Material for the task:
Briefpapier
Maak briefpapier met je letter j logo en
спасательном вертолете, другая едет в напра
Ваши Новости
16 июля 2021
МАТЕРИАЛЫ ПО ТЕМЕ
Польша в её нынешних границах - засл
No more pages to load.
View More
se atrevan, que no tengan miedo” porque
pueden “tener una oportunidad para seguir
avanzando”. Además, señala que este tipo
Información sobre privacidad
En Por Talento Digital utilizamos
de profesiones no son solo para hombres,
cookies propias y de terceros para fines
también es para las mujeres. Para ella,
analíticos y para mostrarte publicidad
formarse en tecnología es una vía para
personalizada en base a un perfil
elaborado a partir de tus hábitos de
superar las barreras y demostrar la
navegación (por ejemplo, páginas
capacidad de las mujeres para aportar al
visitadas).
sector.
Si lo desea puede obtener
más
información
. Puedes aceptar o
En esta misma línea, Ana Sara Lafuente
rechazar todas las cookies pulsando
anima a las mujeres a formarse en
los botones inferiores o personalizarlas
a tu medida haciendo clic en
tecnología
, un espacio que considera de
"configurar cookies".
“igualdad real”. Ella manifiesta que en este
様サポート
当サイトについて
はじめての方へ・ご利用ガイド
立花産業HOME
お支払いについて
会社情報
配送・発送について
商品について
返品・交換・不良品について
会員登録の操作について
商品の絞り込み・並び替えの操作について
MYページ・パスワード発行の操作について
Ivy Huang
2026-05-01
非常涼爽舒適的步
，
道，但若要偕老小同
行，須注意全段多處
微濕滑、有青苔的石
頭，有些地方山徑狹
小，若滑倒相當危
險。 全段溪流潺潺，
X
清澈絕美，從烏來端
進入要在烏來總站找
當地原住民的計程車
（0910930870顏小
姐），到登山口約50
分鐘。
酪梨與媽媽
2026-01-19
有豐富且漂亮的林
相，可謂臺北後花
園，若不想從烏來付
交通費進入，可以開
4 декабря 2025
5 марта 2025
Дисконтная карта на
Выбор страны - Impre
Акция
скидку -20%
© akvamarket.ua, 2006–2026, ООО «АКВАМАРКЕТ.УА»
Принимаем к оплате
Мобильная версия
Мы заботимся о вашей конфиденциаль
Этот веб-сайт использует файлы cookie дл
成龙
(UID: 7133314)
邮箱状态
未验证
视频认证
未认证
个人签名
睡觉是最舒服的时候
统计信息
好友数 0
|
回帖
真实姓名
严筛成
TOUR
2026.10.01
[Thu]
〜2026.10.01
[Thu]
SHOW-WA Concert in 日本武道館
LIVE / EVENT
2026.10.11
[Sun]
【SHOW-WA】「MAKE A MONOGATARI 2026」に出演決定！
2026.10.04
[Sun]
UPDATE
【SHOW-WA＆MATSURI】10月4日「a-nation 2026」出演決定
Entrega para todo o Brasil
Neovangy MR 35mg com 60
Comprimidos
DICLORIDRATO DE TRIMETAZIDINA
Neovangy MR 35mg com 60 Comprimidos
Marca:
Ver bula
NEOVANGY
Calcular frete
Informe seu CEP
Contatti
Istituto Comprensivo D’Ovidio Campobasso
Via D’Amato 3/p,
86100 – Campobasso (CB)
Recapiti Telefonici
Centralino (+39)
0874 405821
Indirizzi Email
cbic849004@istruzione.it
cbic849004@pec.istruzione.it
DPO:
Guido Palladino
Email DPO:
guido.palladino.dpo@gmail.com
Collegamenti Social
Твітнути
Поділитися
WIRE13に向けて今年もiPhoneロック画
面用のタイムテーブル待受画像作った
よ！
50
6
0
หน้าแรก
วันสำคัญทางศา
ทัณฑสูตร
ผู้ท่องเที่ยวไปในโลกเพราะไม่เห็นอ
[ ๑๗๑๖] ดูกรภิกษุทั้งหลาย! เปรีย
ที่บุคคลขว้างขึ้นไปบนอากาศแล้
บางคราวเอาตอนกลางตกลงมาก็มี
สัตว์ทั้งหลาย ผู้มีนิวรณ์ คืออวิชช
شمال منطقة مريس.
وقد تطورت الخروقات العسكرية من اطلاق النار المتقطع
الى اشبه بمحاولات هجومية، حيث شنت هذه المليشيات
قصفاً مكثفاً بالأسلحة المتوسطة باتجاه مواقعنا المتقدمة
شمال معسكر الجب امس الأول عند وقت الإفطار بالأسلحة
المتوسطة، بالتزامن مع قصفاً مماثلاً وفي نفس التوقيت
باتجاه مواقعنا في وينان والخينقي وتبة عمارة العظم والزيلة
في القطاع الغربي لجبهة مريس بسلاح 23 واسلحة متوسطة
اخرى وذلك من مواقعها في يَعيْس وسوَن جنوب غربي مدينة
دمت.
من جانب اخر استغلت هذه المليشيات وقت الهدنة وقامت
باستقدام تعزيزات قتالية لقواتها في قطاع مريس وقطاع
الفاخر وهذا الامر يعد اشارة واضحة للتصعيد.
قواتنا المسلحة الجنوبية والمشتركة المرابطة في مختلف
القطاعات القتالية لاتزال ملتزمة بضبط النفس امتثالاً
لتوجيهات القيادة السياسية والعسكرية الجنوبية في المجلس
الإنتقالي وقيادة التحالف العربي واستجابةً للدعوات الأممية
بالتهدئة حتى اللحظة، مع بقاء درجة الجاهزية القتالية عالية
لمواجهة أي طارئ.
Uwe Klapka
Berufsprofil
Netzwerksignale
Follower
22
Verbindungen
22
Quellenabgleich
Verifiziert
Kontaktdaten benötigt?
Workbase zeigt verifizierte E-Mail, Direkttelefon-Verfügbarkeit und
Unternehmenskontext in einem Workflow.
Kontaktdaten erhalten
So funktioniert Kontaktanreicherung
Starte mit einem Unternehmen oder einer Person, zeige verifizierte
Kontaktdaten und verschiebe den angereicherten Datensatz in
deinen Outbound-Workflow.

Request: Reproduce every entry, word for word.

Task answer:
Briefpapier
Maak briefpapier met je letter j logo en
спасательном вертолете, другая едет в напра
Ваши Новости
16 июля 2021
МАТЕРИАЛЫ ПО ТЕМЕ
Польша в её нынешних границах - засл
No more pages to load.
View More
se atrevan, que no tengan miedo” porque
pueden “tener una oportunidad para seguir
avanzando”. Además, señala que este tipo
Información sobre privacidad
En Por Talento Digital utilizamos
de profesiones no son solo para hombres,
cookies propias y de terceros para fines
también es para las mujeres. Para ella,
analíticos y para mostrarte publicidad
formarse en tecnología es una vía para
personalizada en base a un perfil
elaborado a partir de tus hábitos de
superar las barreras y demostrar la
navegación (por ejemplo, páginas
capacidad de las mujeres para aportar al
visitadas).
sector.
Si lo desea puede obtener
más
información
. Puedes aceptar o
En esta misma línea, Ana Sara Lafuente
rechazar todas las cookies pulsando
anima a las mujeres a formarse en
los botones inferiores o personalizarlas
a tu medida haciendo clic en
tecnología
, un espacio que considera de
"configurar cookies".
“igualdad real”. Ella manifiesta que en este
様サポート
当サイトについて
はじめての方へ・ご利用ガイド
立花産業HOME
お支払いについて
会社情報
配送・発送について
商品について
返品・交換・不良品について
会員登録の操作について
商品の絞り込み・並び替えの操作について
MYページ・パスワード発行の操作について
Ivy Huang
2026-05-01
非常涼爽舒適的步
，
道，但若要偕老小同
行，須注意全段多處
微濕滑、有青苔的石
頭，有些地方山徑狹
小，若滑倒相當危
險。 全段溪流潺潺，
X
清澈絕美，從烏來端
進入要在烏來總站找
當地原住民的計程車
（0910930870顏小
姐），到登山口約50
分鐘。
酪梨與媽媽
2026-01-19
有豐富且漂亮的林
相，可謂臺北後花
園，若不想從烏來付
交通費進入，可以開
4 декабря 2025
5 марта 2025
Дисконтная карта на
Выбор страны - Impre
Акция
скидку -20%
© akvamarket.ua, 2006–2026, ООО «АКВАМАРКЕТ.УА»
Принимаем к оплате
Мобильная версия
Мы заботимся о вашей конфиденциаль
Этот веб-сайт использует файлы cookie дл
成龙
(UID: 7133314)
邮箱状态
未验证
视频认证
未认证
个人签名
睡觉是最舒服的时候
统计信息
好友数 0
|
回帖
真实姓名
严筛成
TOUR
2026.10.01
[Thu]
〜2026.10.01
[Thu]
SHOW-WA Concert in 日本武道館
LIVE / EVENT
2026.10.11
[Sun]
【SHOW-WA】「MAKE A MONOGATARI 2026」に出演決定！
2026.10.04
[Sun]
UPDATE
【SHOW-WA＆MATSURI】10月4日「a-nation 2026」出演決定
Entrega para todo o Brasil
Neovangy MR 35mg com 60
Comprimidos
DICLORIDRATO DE TRIMETAZIDINA
Neovangy MR 35mg com 60 Comprimidos
Marca:
Ver bula
NEOVANGY
Calcular frete
Informe seu CEP
Contatti
Istituto Comprensivo D’Ovidio Campobasso
Via D’Amato 3/p,
86100 – Campobasso (CB)
Recapiti Telefonici
Centralino (+39)
0874 405821
Indirizzi Email
cbic849004@istruzione.it
cbic849004@pec.istruzione.it
DPO:
Guido Palladino
Email DPO:
guido.palladino.dpo@gmail.com
Collegamenti Social
Твітнути
Поділитися
WIRE13に向けて今年もiPhoneロック画
面用のタイムテーブル待受画像作った
よ！
50
6
0
หน้าแรก
วันสำคัญทางศา
ทัณฑสูตร
ผู้ท่องเที่ยวไปในโลกเพราะไม่เห็นอ
[ ๑๗๑๖] ดูกรภิกษุทั้งหลาย! เปรีย
ที่บุคคลขว้างขึ้นไปบนอากาศแล้
บางคราวเอาตอนกลางตกลงมาก็มี
สัตว์ทั้งหลาย ผู้มีนิวรณ์ คืออวิชช
شمال منطقة مريس.
وقد تطورت الخروقات العسكرية من اطلاق النار المتقطع
الى اشبه بمحاولات هجومية، حيث شنت هذه المليشيات
قصفاً مكثفاً بالأسلحة المتوسطة باتجاه مواقعنا المتقدمة
شمال معسكر الجب امس الأول عند وقت الإفطار بالأسلحة
المتوسطة، بالتزامن مع قصفاً مماثلاً وفي نفس التوقيت
باتجاه مواقعنا في وينان والخينقي وتبة عمارة العظم والزيلة
في القطاع الغربي لجبهة مريس بسلاح 23 واسلحة متوسطة
اخرى وذلك من مواقعها في يَعيْس وسوَن جنوب غربي مدينة
دمت.
من جانب اخر استغلت هذه المليشيات وقت الهدنة وقامت
باستقدام تعزيزات قتالية لقواتها في قطاع مريس وقطاع
الفاخر وهذا الامر يعد اشارة واضحة للتصعيد.
قواتنا المسلحة الجنوبية والمشتركة المرابطة في مختلف
القطاعات القتالية لاتزال ملتزمة بضبط النفس امتثالاً
لتوجيهات القيادة السياسية والعسكرية الجنوبية في المجلس
الإنتقالي وقيادة التحالف العربي واستجابةً للدعوات الأممية
بالتهدئة حتى اللحظة، مع بقاء درجة الجاهزية القتالية عالية
لمواجهة أي طارئ.
Uwe Klapka
Berufsprofil
Netzwerksignale
Follower
22
Verbindungen
22
Quellenabgleich
Verifiziert
Kontaktdaten benötigt?
Workbase zeigt verifizierte E-Mail, Direkttelefon-Verfügbarkeit und
Unternehmenskontext in einem Workflow.
Kontaktdaten erhalten
So funktioniert Kontaktanreicherung
Starte mit einem Unternehmen oder einer Person, zeige verifizierte
Kontaktdaten und verschiebe den angereicherten Datensatz in
deinen Outbound-Workflow.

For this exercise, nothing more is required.